I asked her to describe him and she said he was a black man, in his 60s and the pastor of a church. I was taken aback but told her about my dream that I had around the same time she said this man passed and was revived. Both of our stories were too eerie and similar not to be connected. I meditated and asked for guidance that day. I didn’t know why or how I was used but I knew deep in my soul that I was there, in that room pushing him from the spirit realm back to the material. I was that light hovering overhead, the one who he felt hold his hand although who he physically saw in this altered state was my husband’s aunt. (Healers subconsciously working together with other healers to guide and protect souls in the spirit realm isn’t all that uncommon). I had only experienced guiding souls into the afterlife in dreams, not the other way around, it all seemed so surreal. The only thing I could do after that experience was accept those “other duties as assigned” as part of my position.
I’ve been going with the flow ever since…

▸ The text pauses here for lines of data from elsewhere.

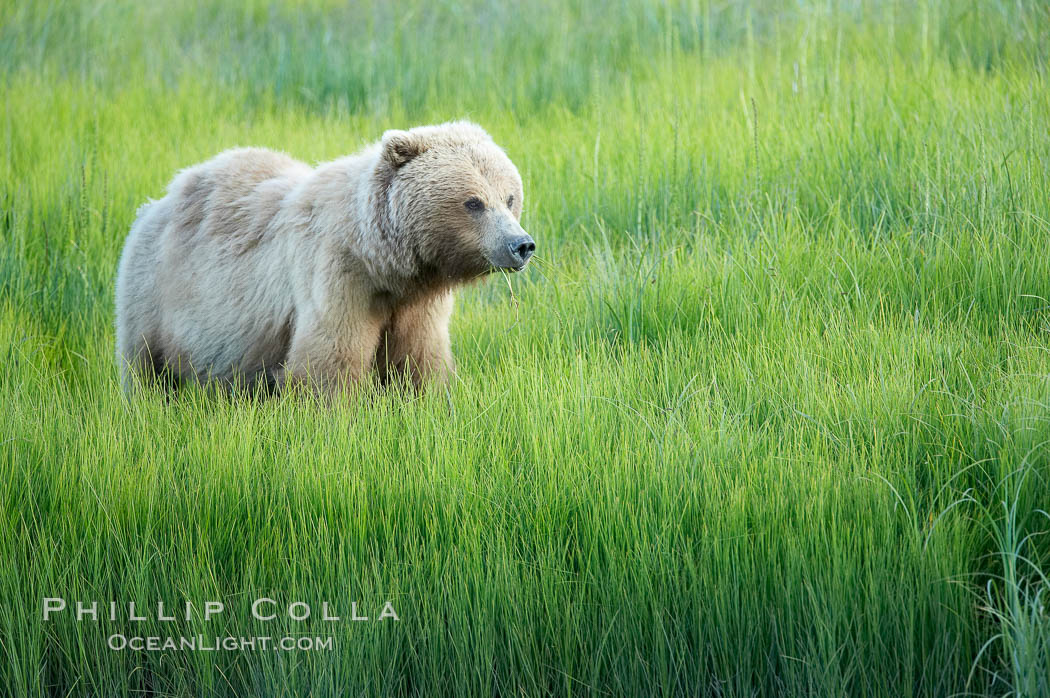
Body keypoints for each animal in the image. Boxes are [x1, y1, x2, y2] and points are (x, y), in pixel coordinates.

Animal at [114, 119, 533, 392]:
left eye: (509, 197)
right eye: (473, 202)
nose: (522, 244)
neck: (382, 261)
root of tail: (159, 200)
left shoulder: (415, 305)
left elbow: (418, 360)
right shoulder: (336, 274)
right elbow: (330, 361)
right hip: (155, 295)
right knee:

I’ve been placed at the scene of accidents, chosen to comfort those in palliative care during times of stress, sent to touch the sick who need healing, and asked to guide the souls that don’t want to leave their old lives behind across to the other side – those are fun, they truly hate you in dream state until they realize moving on was for their own good. And yes, every now and again, I’ll be asked to guide them back to where they came from because it’s not their time.
There’s not a lot of resources for intuitive mediums who astral travel specifically to engage in in this type of healing work or a teacher to guide me, for now it’s just me and these unseen spirits pushing me to do the work I was evidently sent here to do. If this all seems too unbelievable, I’m with you! Every time I have dream that requires me to do some sort of spirit-driven work, I always doubt it is what I think it is and yet it almost always is exactly what I think it is.
I don’t know what to expect in the future but for now I’m getting used to my night shift work. This is my life as a dream worker.